Den großen Kinderspielplatz ‚Tonstudio‘ betreten wir hier mit Tom Rowlands und Ed Simmons, die als Dust Brothers das, was jetzt als ‚TripHop‘ groß rauskommt, mit erarbeitet haben. Doch Staub ist eine begrenzte Metapher, Chemie dagegen ein ganzes Universum; also war es Zeit für die Namensänderung.
Auf ‚Exit Planet Dust‘ sind die Brüder bei Freistil-Electro angekommen, und der klingt exzellent. Getragen werden die Stücke von Bass-Linien, die mal von Dub, mal von Acid kommen, aber auch ins trocken-verzerrte wechseln. Um diese Bass-Linien bauen die Chemical Brothers dann Melodie- und Soundmuster, die in allen Farben leuchten. Um ihren Kern herum löst sich diese Musik immer wieder selbst auf, nimmt sich aber aus genau diesem Prozeß neue Ideen, die weitertragen. Erreicht wird so extreme Tanzbarkeit auf dem Platz, der von der Dub- Rutschbahn, dem Techno-Kletterbogen, der Funk-Wippe und dem Instrumental-HipHop- Fliegenpilz markiert ist.

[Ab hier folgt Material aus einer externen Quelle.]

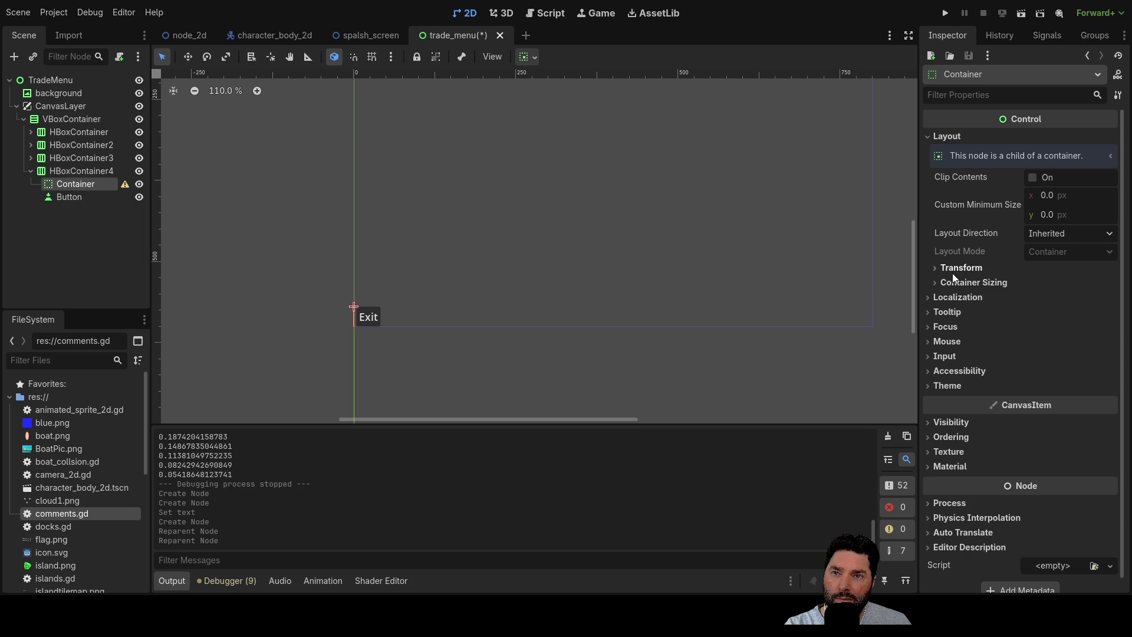
pyautogui.click(937, 283)
pyautogui.click(1039, 314)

Gegen Ende zeigen die beiden, daß das Erhabene und Schöne zum Entspannen noch herhalten kann. ‚One Too Many Mornings‘ ist schönster Kitsch mit 4AD-Vokal-Sample, und bei ‚Life Is Sweet‘ darf der süße Tim Burgess von den Charlatans ganz süß singen – mit den Chemical Brothers wird dann sexy Musik daraus.

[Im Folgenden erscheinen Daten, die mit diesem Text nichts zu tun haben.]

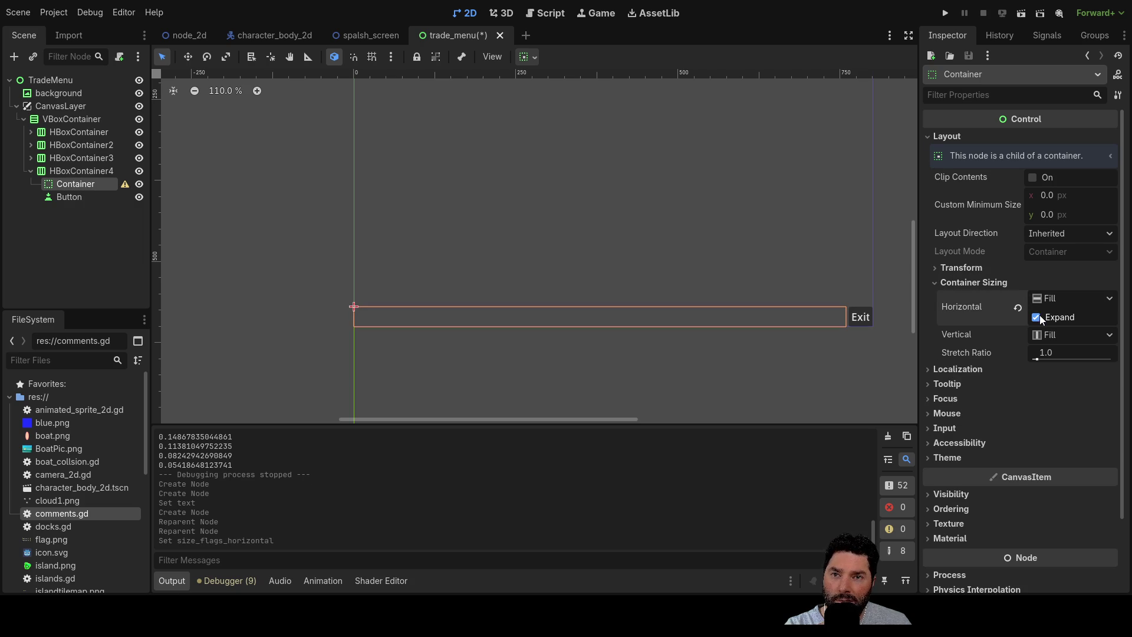
pyautogui.hscroll(5, 728, 366)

Falls jetzt nur Clubleute und Hip Hop-Köpfe aufmerksam geworden sind, so sollte ich erwähnen, daß die Tracks hier mit einer abgefuckt-lässigen Haltung produziert worden sind, die an die Großen des Gitarren-Low-Fi (Stereolab, Pavement) erinnert. Bunter Spielplatz, ungepflegt.